Coaching rule # 1: asking for help

During my coaching sessions, it always strikes me to see how a situation can be unblocked with the simple question "who can help you?". The wonder of the coachee to the question and his relief following the answer are the symptoms of a generalized resistance to the request for help, often seen as a sign of weakness, surrender, inadequacy, poor preparation. On the other hand, we're grown up with proverbs like "no-one is served better than by himself", aren't we?

Therefore, even when it's clear that alone we won't succeed and that we need help or external support, we often wait, as if magically someone could intervene, taking our unspoken request.

Likewise, also the opposite question ("Do you need help?") is rarely asked.

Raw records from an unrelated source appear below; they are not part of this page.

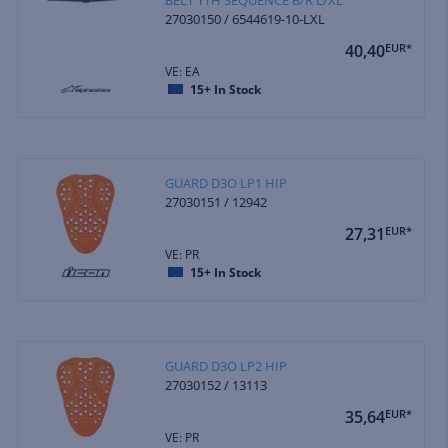
27030150 / 6544619-10-LXL
40,40
EUR*
VE: EA
15+
In Stock
GUARD D3O LP1 HIP
27030151 / 12942
27,31
EUR*
VE: PR
15+
In Stock
GUARD D3O LP2 HIP
27030152 / 13113
35,64
EUR*
VE: PR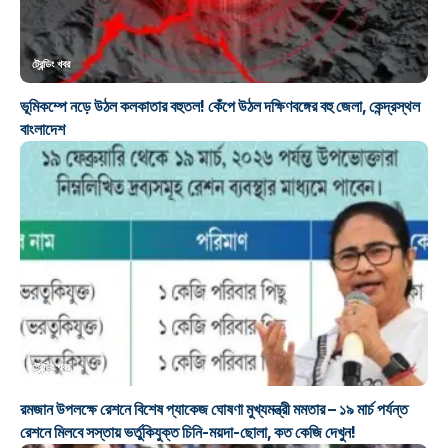
ট্রেন্ডিং খবর
ভূমিকম্পে নড়ে উঠল কলকাতার বহুতল! কেঁপে উঠল দক্ষিণবঙ্গের বহু জেলা, কেন্দ্রস্থল
বাংলাদেশ
ট্রেন্ডিং খবর
রমজান উপলক্ষে রেশনে বিশেষ প্যাকেজ ঘোষণা মুখ্যমন্ত্রী মমতার – ১৯ মার্চ পর্যন্ত
রেশনে মিলবে সস্তায় ভর্তুকিযুক্ত চিনি-ময়দা-ছোলা, কত কেজি দেখুন!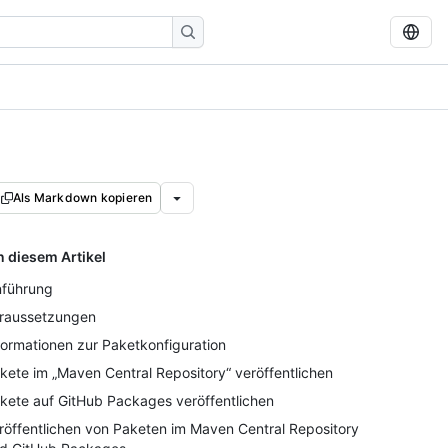
Als Markdown kopieren
n diesem Artikel
nführung
raussetzungen
formationen zur Paketkonfiguration
kete im „Maven Central Repository“ veröffentlichen
kete auf GitHub Packages veröffentlichen
röffentlichen von Paketen im Maven Central Repository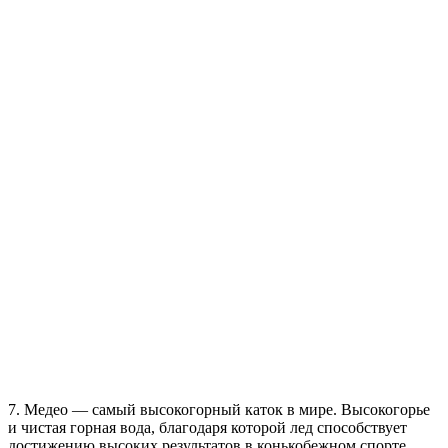
7. Медео — самый высокогорный каток в мире. Высокогорье
и чистая горная вода, благодаря которой лед способствует
достижению высоких результатов в конькобежном спорте,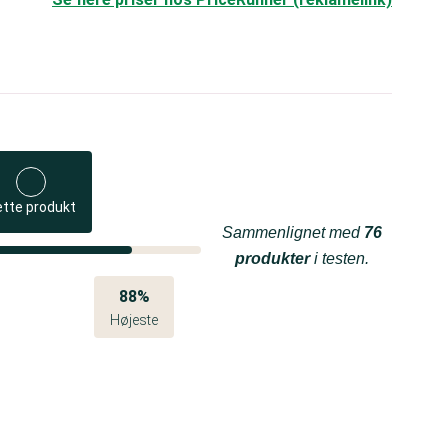
ette produkt
Sammenlignet med
76
produkter
i testen.
88%
Højeste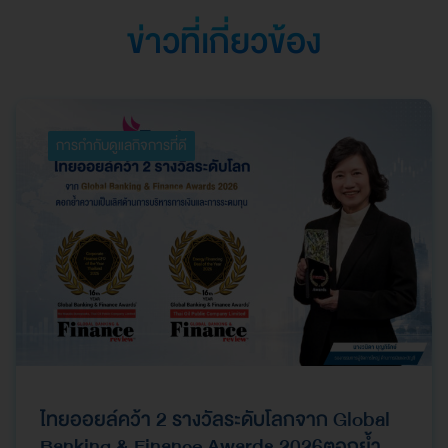
ยอดเยี่ยม
ข่าวที่เกี่ยวข้อง
การกำกับดูแลกิจการที่ดี
ไทยออยล์คว้า 2 รางวัลระดับโลกจาก Global
Banking & Finance Awards 2026ตอกย้ำ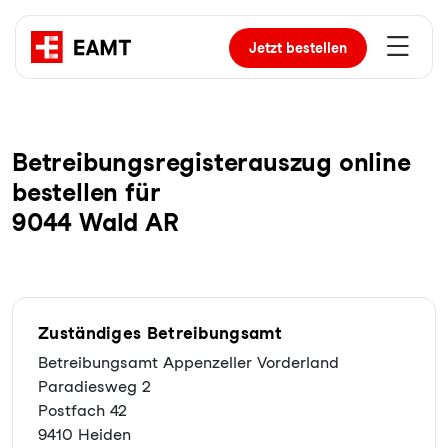
Jetzt
bestellen
Be­trei­bungs­re­gis­ter­aus­zug online
bestellen für
9044 Wald AR
Zuständiges Betreibungsamt
Betreibungsamt Appenzeller Vorderland
Paradiesweg 2
Postfach 42
9410 Heiden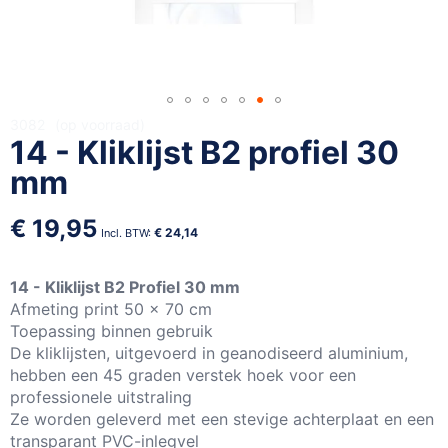
Ga
3082
op voorraad
14 - Kliklijst B2 profiel 30
naar
het
mm
begin
van
€ 19,95
de
€ 24,14
afbeeldingen-
gallerij
14 - Kliklijst B2 Profiel 30 mm
Afmeting print 50 x 70 cm
Toepassing binnen gebruik
De kliklijsten, uitgevoerd in geanodiseerd aluminium,
hebben een 45 graden verstek hoek voor een
professionele uitstraling
Ze worden geleverd met een stevige achterplaat en een
transparant PVC-inlegvel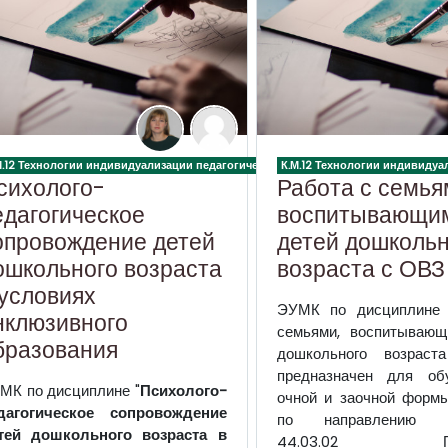
 процесса в дошкольной образовательной организации
М.12 Технологии индивидуализации педагогического процесса в дошкольной об
К.М.12 Технологии индивиду
сихолого-
Работа с семья
едагогическое
воспитывающи
опровождение детей
детей дошкольн
ошкольного возраста
возраста с ОВЗ
 условиях
ЭУМК по дисциплине 
нклюзивного
семьями, воспитывающ
бразования
дошкольного возрас
предназначен для об
МК по дисциплине "
Психолого-
очной и заочной форм
дагогическое сопровождение
по направлению по
тей дошкольного возраста в
44.03.02 Псих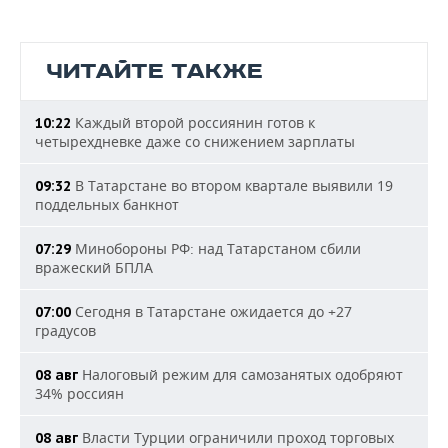
ЧИТАЙТЕ ТАКЖЕ
Каждый второй россиянин готов к
10:22
четырехдневке даже со снижением зарплаты
В Татарстане во втором квартале выявили 19
09:32
поддельных банкнот
Минобороны РФ: над Татарстаном сбили
07:29
вражеский БПЛА
Сегодня в Татарстане ожидается до +27
07:00
градусов
Налоговый режим для самозанятых одобряют
08 авг
34% россиян
Власти Турции ограничили проход торговых
08 авг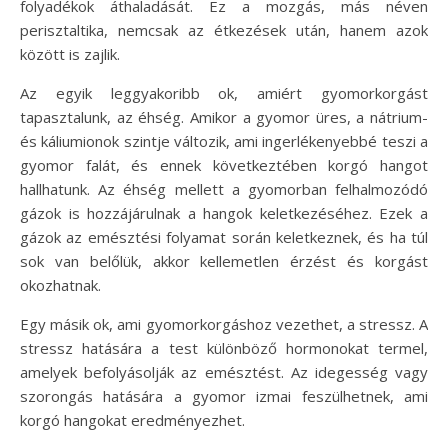
folyadékok áthaladását. Ez a mozgás, más néven
perisztaltika, nemcsak az étkezések után, hanem azok
között is zajlik.
Az egyik leggyakoribb ok, amiért gyomorkorgást
tapasztalunk, az éhség. Amikor a gyomor üres, a nátrium-
és káliumionok szintje változik, ami ingerlékenyebbé teszi a
gyomor falát, és ennek következtében korgó hangot
hallhatunk. Az éhség mellett a gyomorban felhalmozódó
gázok is hozzájárulnak a hangok keletkezéséhez. Ezek a
gázok az emésztési folyamat során keletkeznek, és ha túl
sok van belőlük, akkor kellemetlen érzést és korgást
okozhatnak.
Egy másik ok, ami gyomorkorgáshoz vezethet, a stressz. A
stressz hatására a test különböző hormonokat termel,
amelyek befolyásolják az emésztést. Az idegesség vagy
szorongás hatására a gyomor izmai feszülhetnek, ami
korgó hangokat eredményezhet.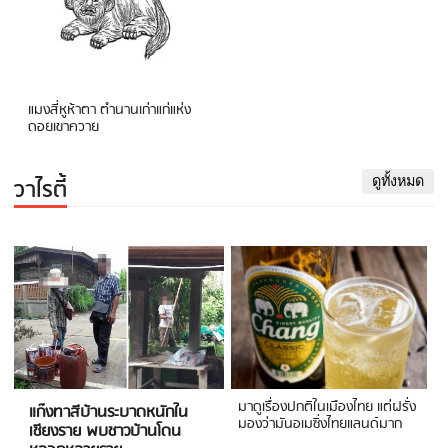
แมงสี่หูห้าตา ตำนานเก่าแก่แห่ง
ดอยเขาควาย
วาไรตี้
ดูทั้งหมด
มาดูเรื่องปกติในเมืองไทย แต่ฝรั่ง
แก๊งทาสีบ้านระบาดหนักใน
มองว่ามันอเมซิ่งไทยแลนด์มาก
เชียงราย พบชาวบ้านโดน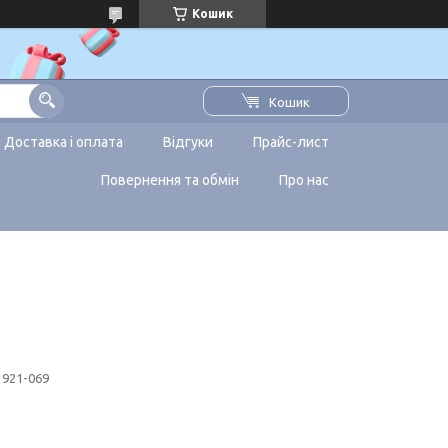
Кошик
Кошик
Доставка і оплата
Відгуки
Прайс-лист
Повернення та обмін
Про нас
921-069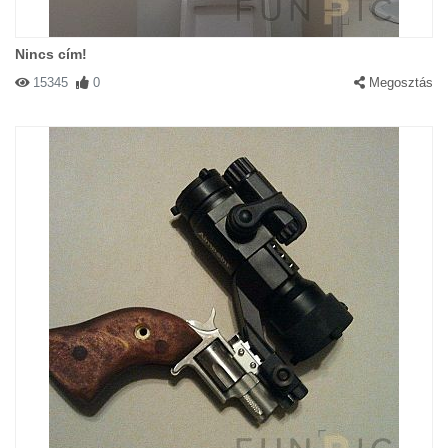
Nincs cím!
15345
0
Megosztás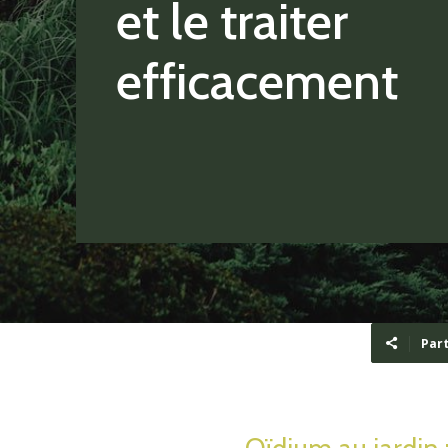
et le traiter
efficacement
Par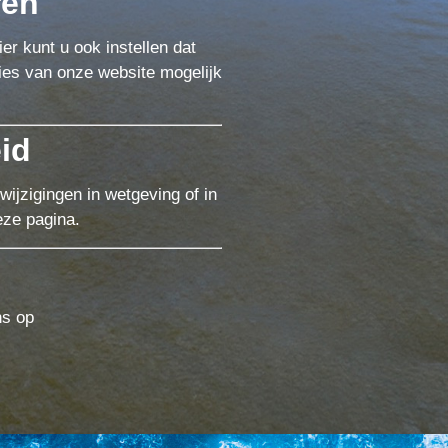
ren
er kunt u ook instellen dat
ies van onze website mogelijk
eid
wijzigingen in wetgeving of in
eze pagina.
ns op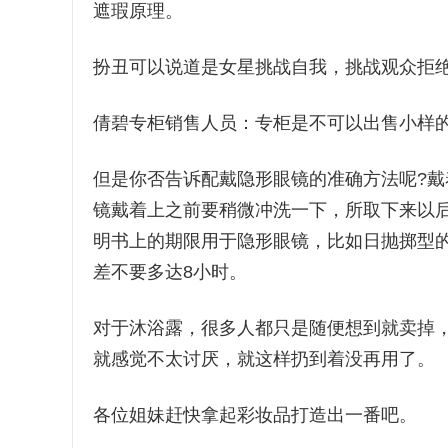
遮瑕原理。
扮丑可以说道是女星挑战自我，挑战观众拒
倩碧专柜销售人员：专柜是不可以出售小样
但是你否告诉配戴隐形眼镜的准确方法呢?戴
镜戴着上之前要稍微冲洗一下，所取下来以后
明书上的期限用于隐形眼镜，比如日抛掷型的
差不要多达8小时。
对于沐浴露，很多人都只是随便想到就卖掉
就感觉不太讨厌，就这样扔到着没再用了。
各位姐妹赶快拿起彩妆品打造出一番吧。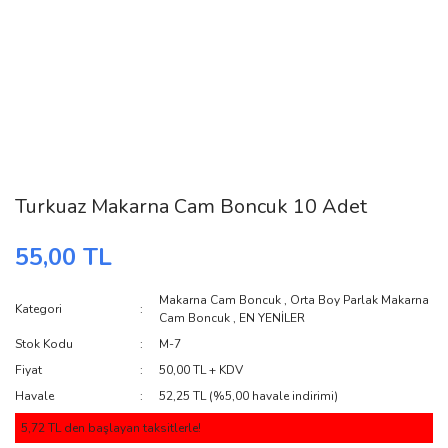
Turkuaz Makarna Cam Boncuk 10 Adet
55,00 TL
Makarna Cam Boncuk
,
Orta Boy Parlak Makarna
Kategori
Cam Boncuk
,
EN YENİLER
Stok Kodu
M-7
Fiyat
50,00 TL + KDV
Havale
52,25 TL (%5,00 havale indirimi)
5,72 TL den başlayan taksitlerle!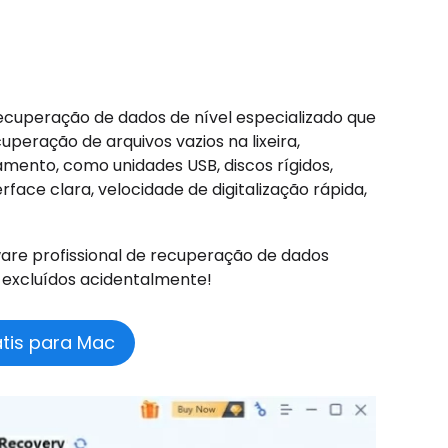
cuperação de dados de nível especializado que
peração de arquivos vazios na lixeira,
mento, como unidades USB, discos rígidos,
ace clara, velocidade de digitalização rápida,
tware profissional de recuperação de dados
 excluídos acidentalmente!
átis para Mac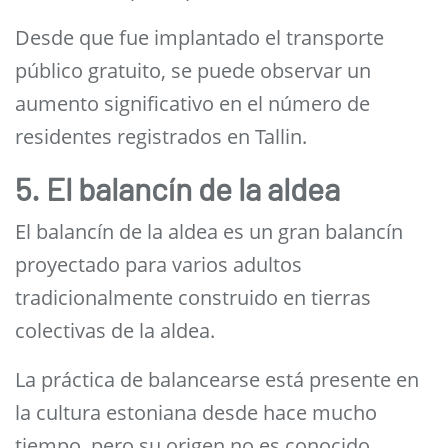
Desde que fue implantado el transporte
público gratuito, se puede observar un
aumento significativo en el número de
residentes registrados en Tallin.
5. El balancín de la aldea
El balancín de la aldea es un gran balancín
proyectado para varios adultos
tradicionalmente construido en tierras
colectivas de la aldea.
La práctica de balancearse está presente en
la cultura estoniana desde hace mucho
tiempo, pero su origen no es conocido.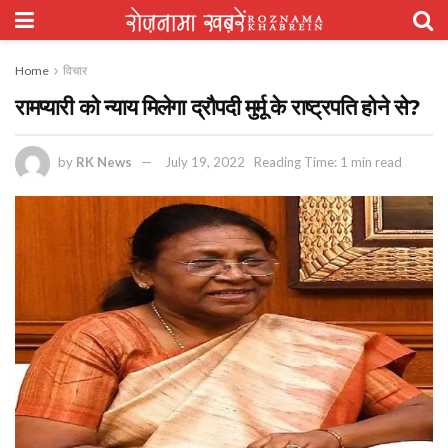
Home
विचार
रामप्यारी को न्याय मिलेगा द्रौपदी मुर्मू के राष्ट्रपति होने से?
by
RK News
July 19, 2022
Reading Time: 1 min read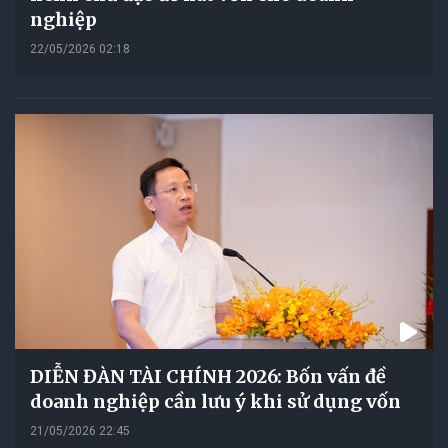
nghiệp
22/05/2026 02:18
DIỄN ĐÀN TÀI CHÍNH 2026: Bốn vấn đề
doanh nghiệp cần lưu ý khi sử dụng vốn
21/05/2026 22:45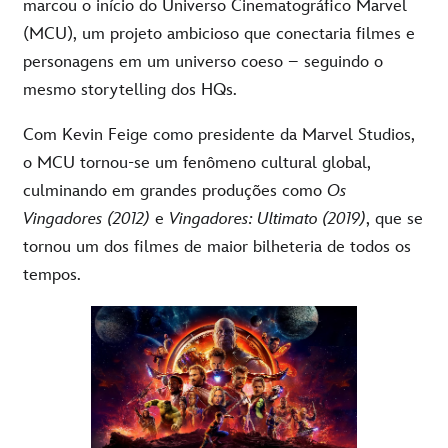
marcou o início do Universo Cinematográfico Marvel
(MCU), um projeto ambicioso que conectaria filmes e
personagens em um universo coeso – seguindo o
mesmo storytelling dos HQs.
Com
Kevin Feige como presidente da Marvel
Studios
,
o MCU
tornou
-se
um
fenômeno
cultural global,
culminando em grandes
produções
como
Os
Vingadores
(2012)
e
Vingadores
: Ultimato (2019)
, que se
tornou
um
dos filmes de
maior
bilheteria
de todos os
tempos.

It's absolutely neutral and polite, but, because of our heritage and prejudice, is often charged with blocking meanings: the person can think that I judge him as unable, it's better not to hurt him, to avoid... So, even the request to provide aid remains most times unspoken, except in cases of great closeness, as with a good friend, a family member or an assistant.

I repeat: if you want help or want to provide it, you have to ask and risk.

But the fear that they'll answer "no" is huge: we tend to assume that others don't want to help us, and sometimes even that they aren't able to do so. We're still talking about predictions: if you don't try, you will never know how it will end, and the only solution is to act. To act at home, as well as in the office: is it better to ask for help or to get stressed, exhausted, late, possibly without respecting the priorities? What you'll risk, at worst, is a simple "no".

I want to stress the fact that only by asking and offering help, we can create a climate of collaboration, respect, trust, altruism and solidarity, recognizing the right value to the exchange: asking for help is, in fact, a sign of confidence in others' abilities and implicitly opens a positive credit of a future aid in return. What I say is confirmed by research and statistics on the benefits of a climate of support in the office and at home, and even on the kids' speed of learning and growth.

Help means doing something to ease the other's task, bringing him closer to his goal, supporting him; nothing more positive, then. If we can introject this truth, our behaviour will change and our life will be easier and more useful.

To conclude: at work the sports metaphors are very common. In a football team, when a player enters at halftime, he goes to support another player that the coach judges distressed, tired, too much attacked by opponents or in need of rest, to make well at the next match. Helping each other is part of the significance itself of the team.

Coming to you: who can help you, right now?

If helped, how far you can push? How can you make more ambitious your goals?